In all these cases, the problem is usually resolved by downloading and reinstalling the necessary files. A number of articles are available on how to do so.
With so many dll files being used all the time during your computer’s normal function, damage to said files is not uncommon. While this can happen as a result of a variety of causes, operating system bugs, hardware failings, etc. , the more common reason is the negative influence of malware infections from online files. Ironically these malware may get on your system during the repair of the same files they affect by downloading from bad websites.
This damage is easily avoided by installing anti-virus software and using it to scan all downloaded files (especially dll files). Also, you should perform routine system scans daily, if possible or, if not, weekly. Such simple measures would prevent more than half of computer viral infections that cause damage to you system files.
The reason for the ‘XX’ in the title is that there are many numbers that may apply to this dll file in your case depending on the version of the Allegro graphics library used to develop the software you’re trying to run. Allegro is used by game developers to simplifying the process of developing fairly impressive graphics for games. Unfortunately, these developers often neglect to include the necessary dll file with their software, leaving you the job of fixing it.

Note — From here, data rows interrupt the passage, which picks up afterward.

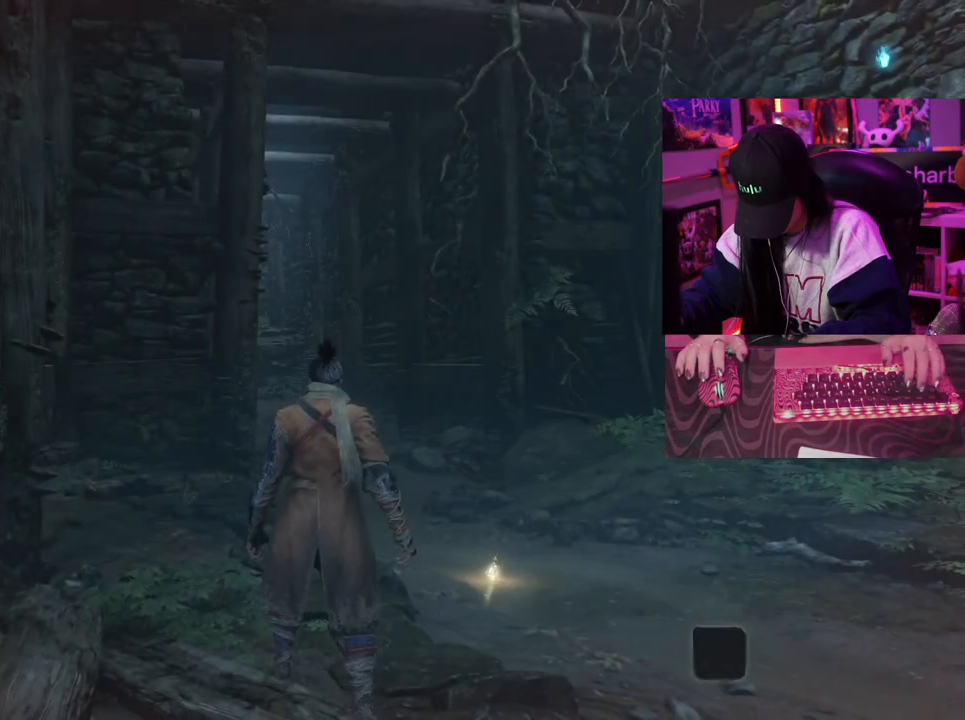
{"keys": [], "mouse": [], "events": []}
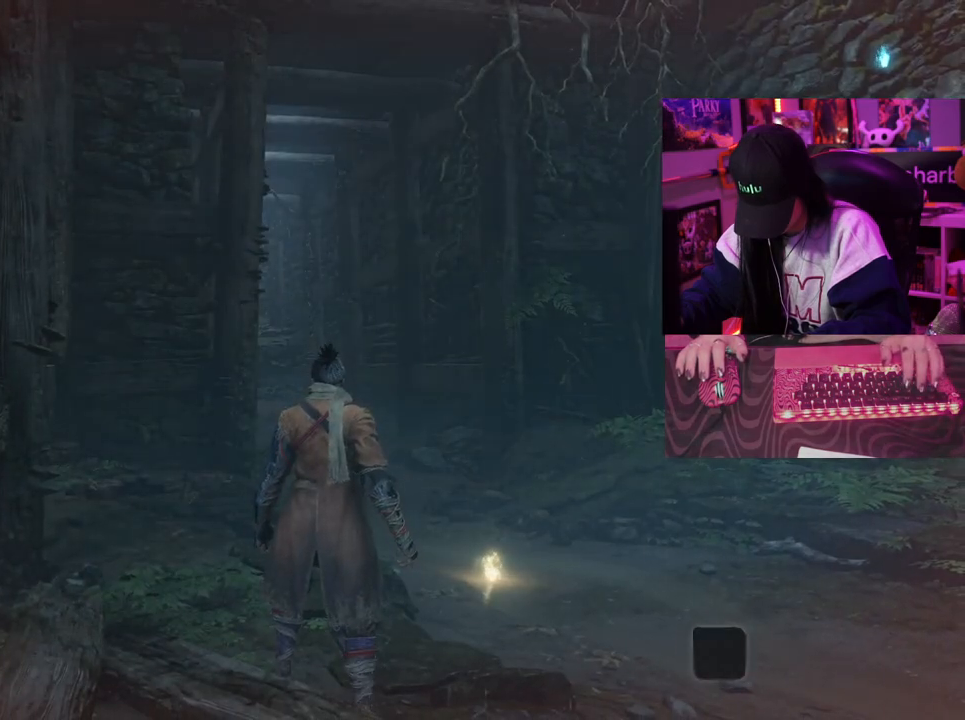
{"keys": [], "mouse": [], "events": []}
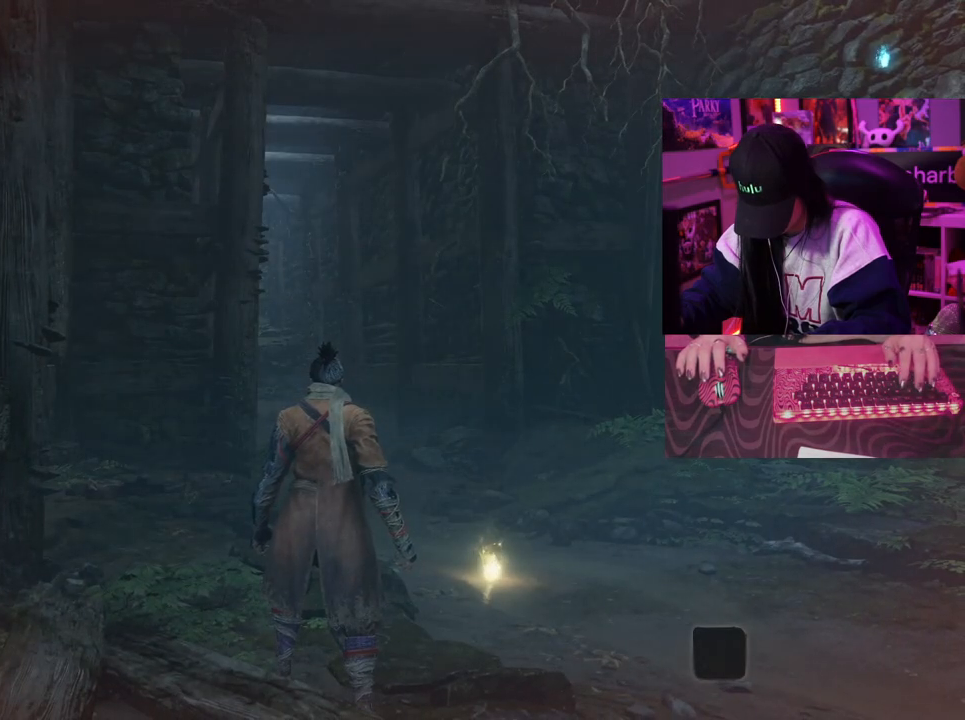
{"keys": [], "mouse": [], "events": []}
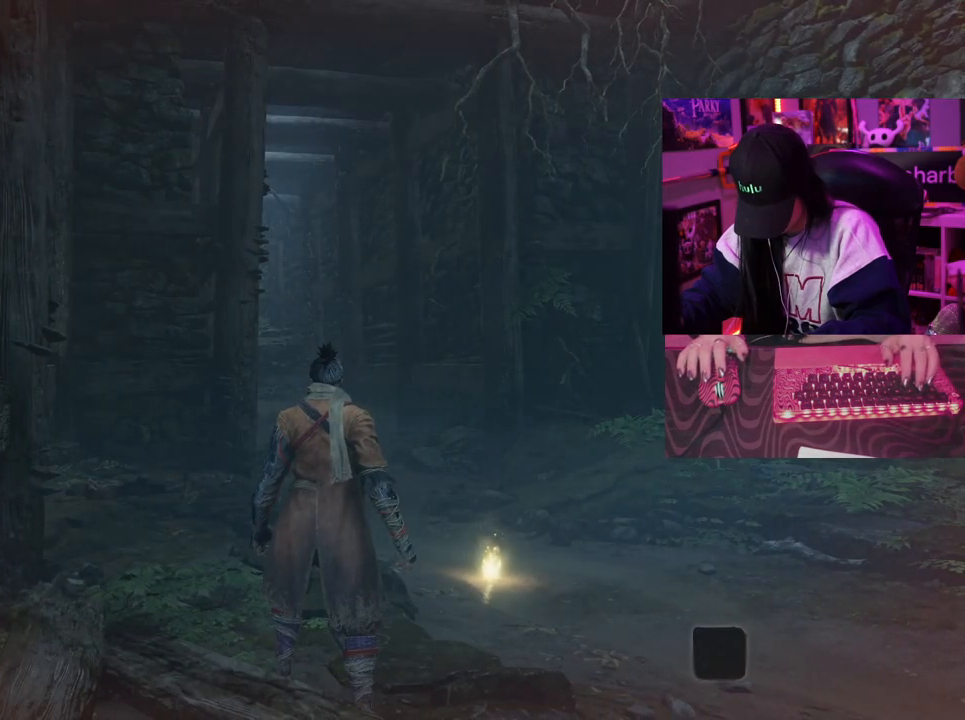
{"keys": ["w"], "mouse": [], "events": [[150, "w", "down"], [283, "space", "down"], [383, "space", "up"]]}
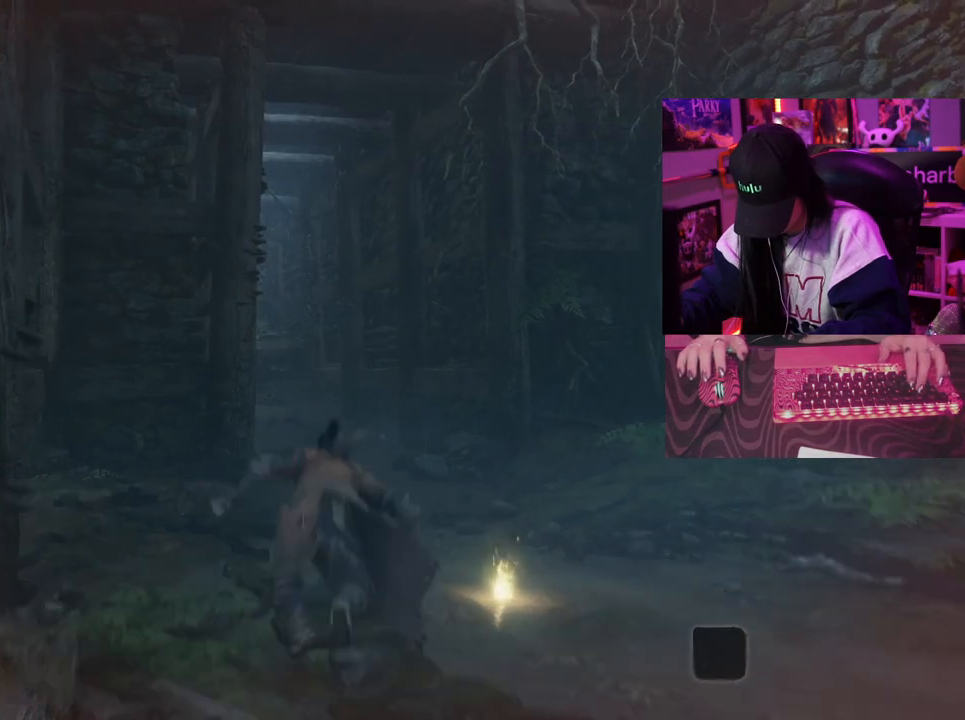
{"keys": ["w"], "mouse": [], "events": []}
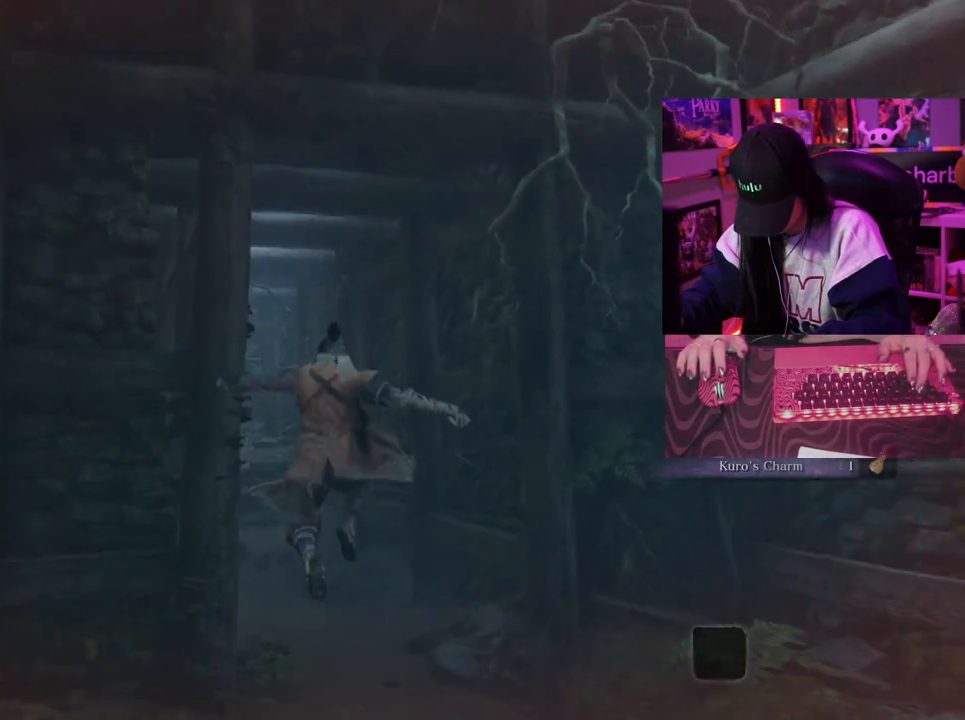
{"keys": ["space", "w"], "mouse": [], "events": [[500, "space", "down"]]}
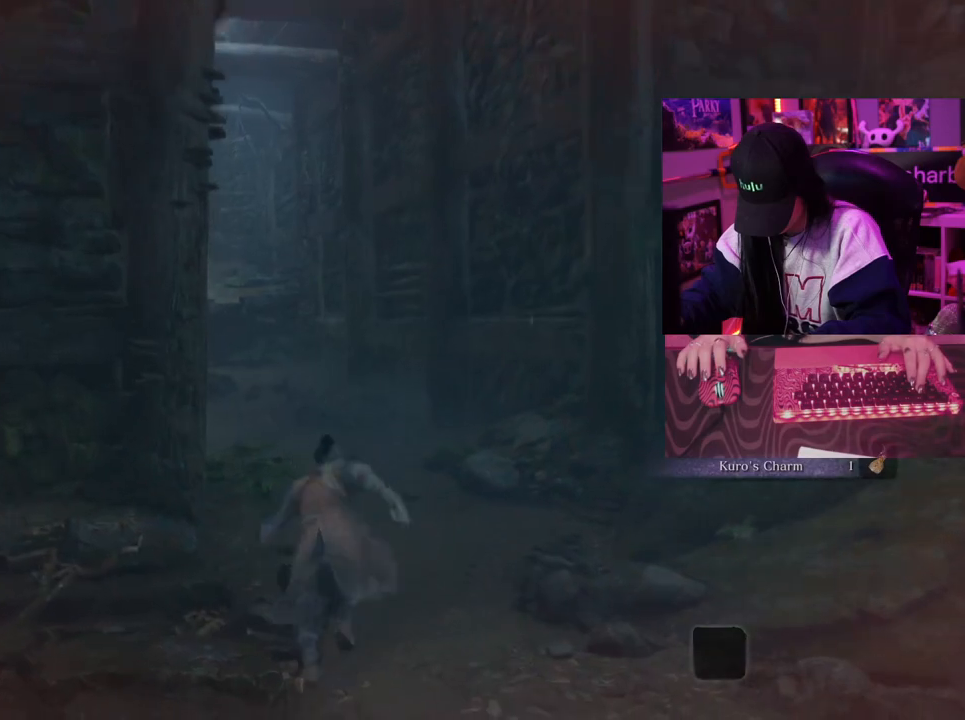
{"keys": ["w"], "mouse": [], "events": [[100, "space", "up"]]}
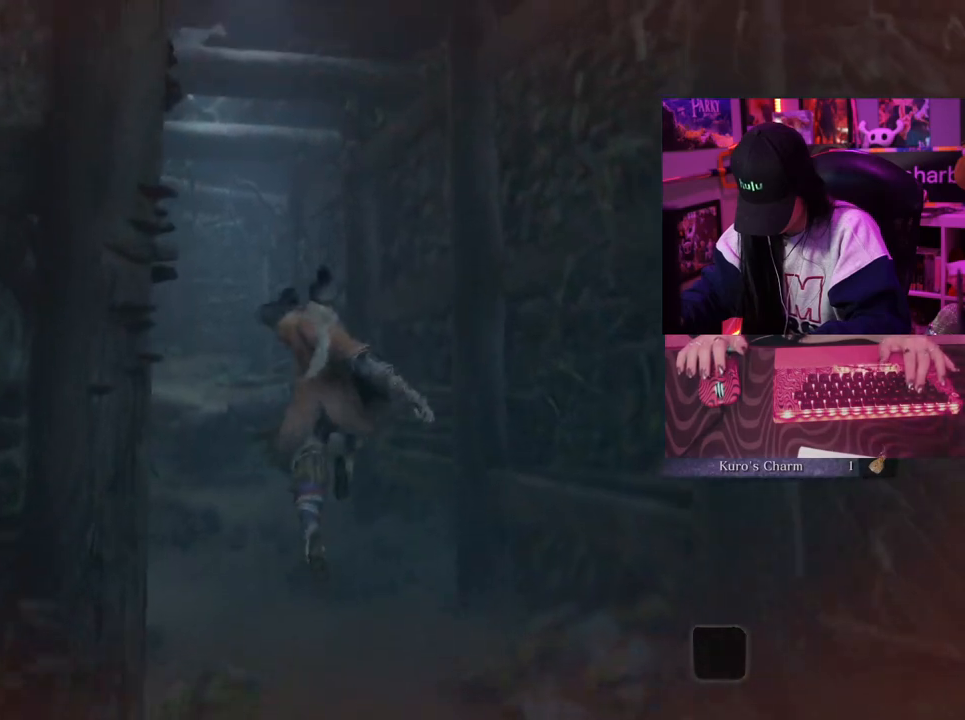
{"keys": ["w"], "mouse": [], "events": []}
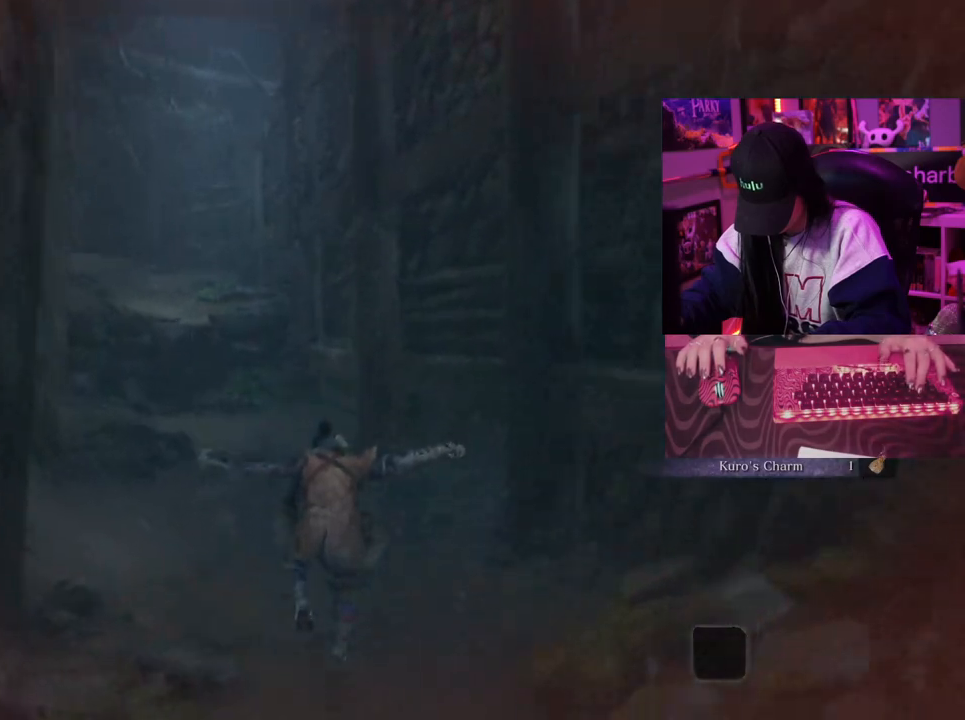
{"keys": ["w"], "mouse": [], "events": [[133, "space", "down"], [183, "space", "up"]]}
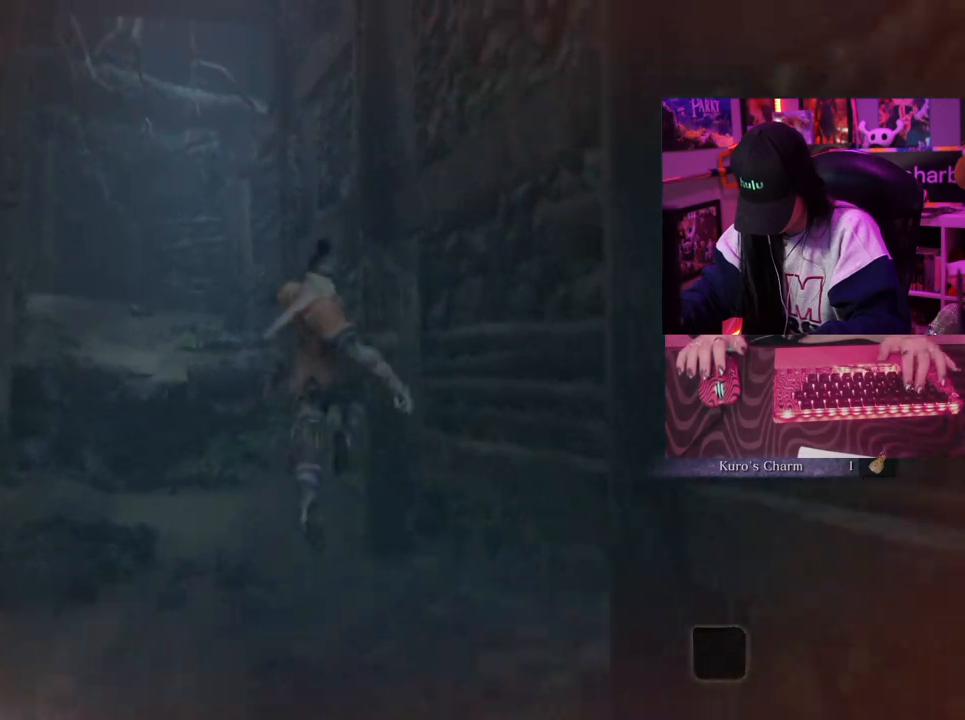
{"keys": ["w"], "mouse": [], "events": []}
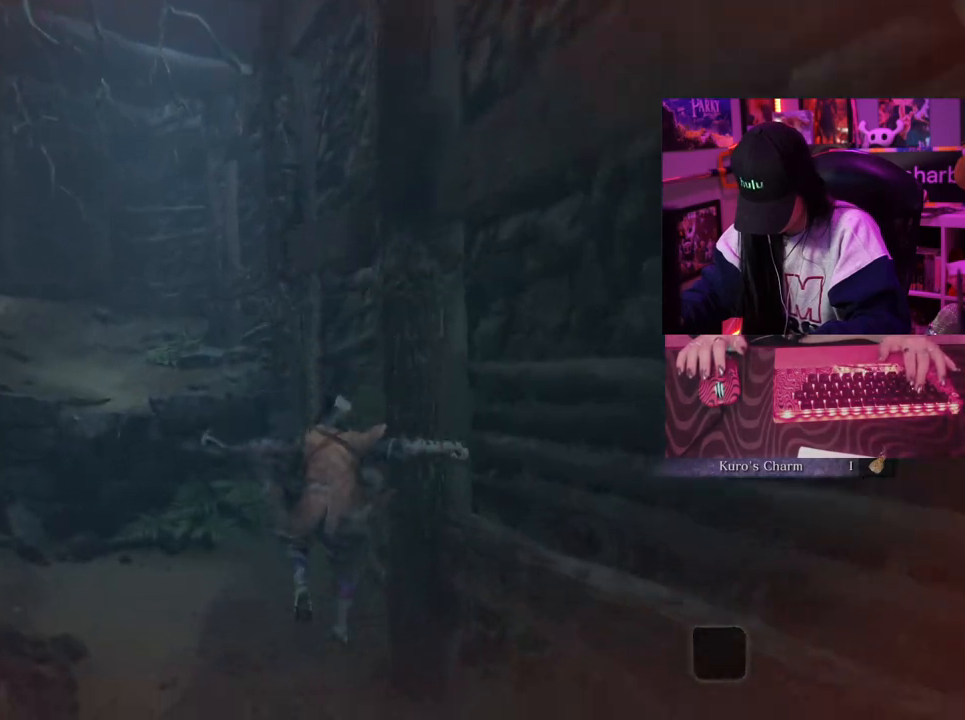
{"keys": ["w"], "mouse": [], "events": [[217, "space", "down"], [350, "space", "up"]]}
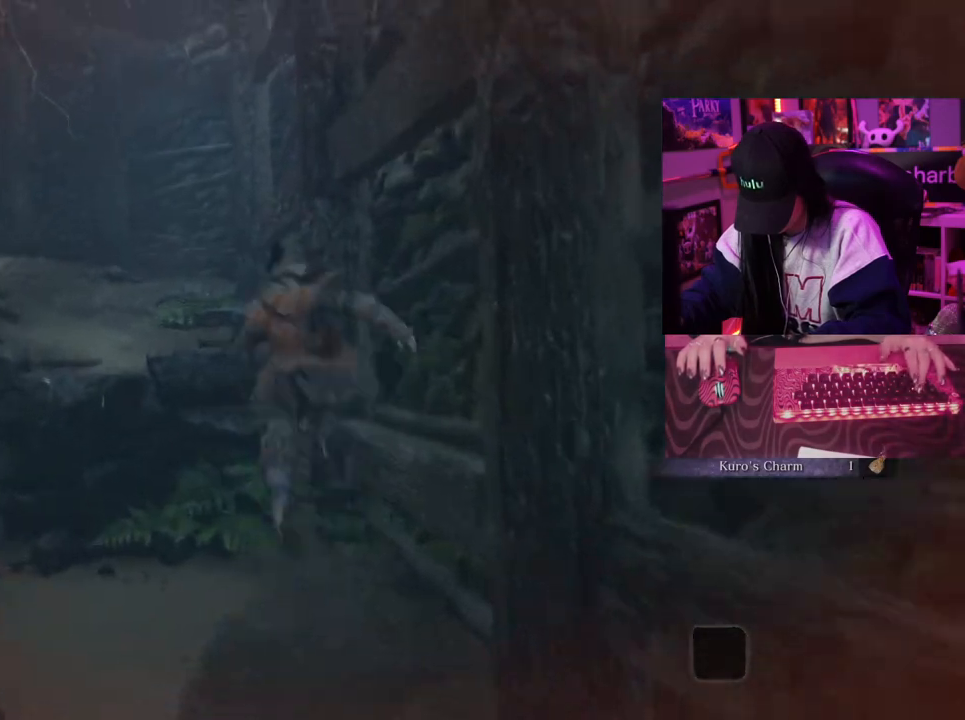
{"keys": ["w"], "mouse": [], "events": []}
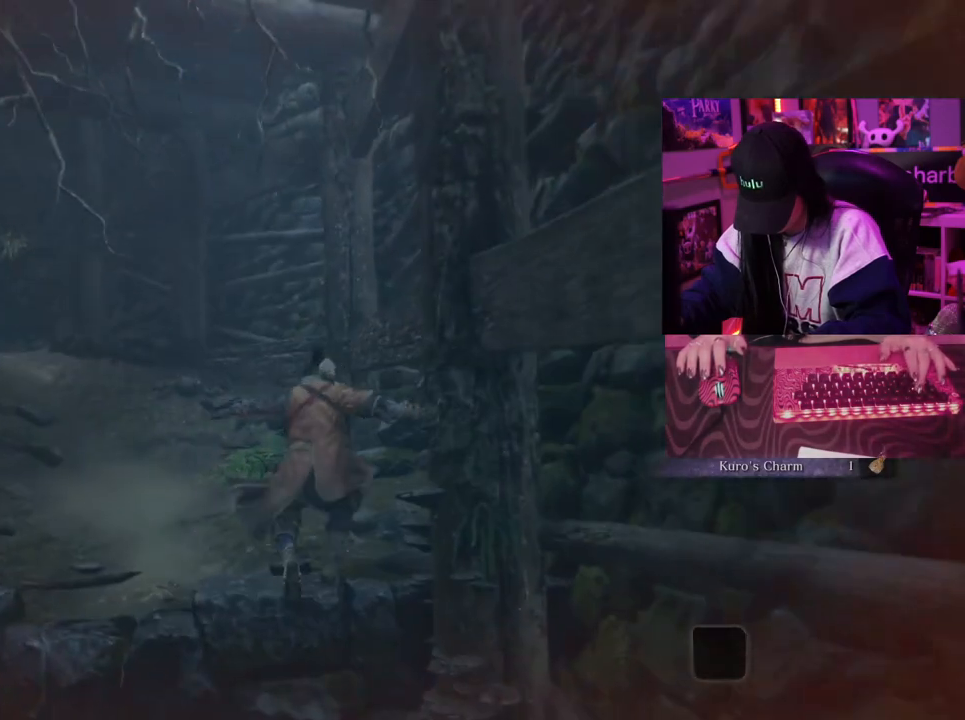
{"keys": ["w"], "mouse": [], "events": [[283, "space", "down"], [433, "space", "up"]]}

The solution is fairly simple providing that you know what you’re doing. Firstly you need to procure the correct version of the dll file, such as alleg42.dll, from the internet. You’ll know which you need because when you attempt to run the application without it you’ll be told that it’s missing. When you locate the file that applies to you, copy it to the program’s launch folder and NOT the system folder as is common with most dll files and you’re done.
Many common, nowadays games make use of the powerful Direct3D API provided by Microsoft. While this tool helps create games with beautiful, realistic 3D graphics, it can also cause frustration to novices in the field of computing.
Along with many other dependencies, Direct3D relies on this little dll file to support the function calls games made with the API use. It is not uncommon for older installations of Windows to lack this relatively new file and make PC’s that, based on their specifications, should be able to handle a certain game very well but won’t even load it.
This dll file is available free from the Microsoft website and once downloaded to the system folder needs to be registered via the Run command box and the familiar regsvr32 command followed by the dll file name. Once this is completed successfully your game should work fine.
These errors, commonly occurring due to mistakes in browser configuration, are associated with dll files not being used correctly by the programs (in this case browsers) that require them. Different multimedia content displayed in browsers, varying from forms to flash animations, may generate errors due to poor configuration.
For example, you might be attempting to log into a page that requires a username and password via a pop-up and upon entering them, you receive an error message telling you that your browser configuration is preventing an ActiveX element from functioning.
The simple fix is to go to your browser’s Internet Options menu, then Security, then find your browsers ActiveX option and ensure that it is set to allow them to run. This should solve your problem.
Very often one kind find oneself with a new killer application, only to have an unpleasant surprise pop-up tell us of a missing or incorrect dll file. This often leaves a relatively not-tech-savvy person the seemingly daunting task of acquiring the missing file and setting it up for use. This task is not nearly as difficult as it may sound and once you find a site that provides the dll files you need it becomes second nature.
Firstly, finding most file is as easy as searching Google for “dll files” and picking a site. Then all you need to do is search the site in question for the file and you should have a link to download available. Most sites offer it as a rar extractable file however so you’ll need a decompression program in most cases. Simply extract the file and put it in the system folder for your operating system and you can go on to register it.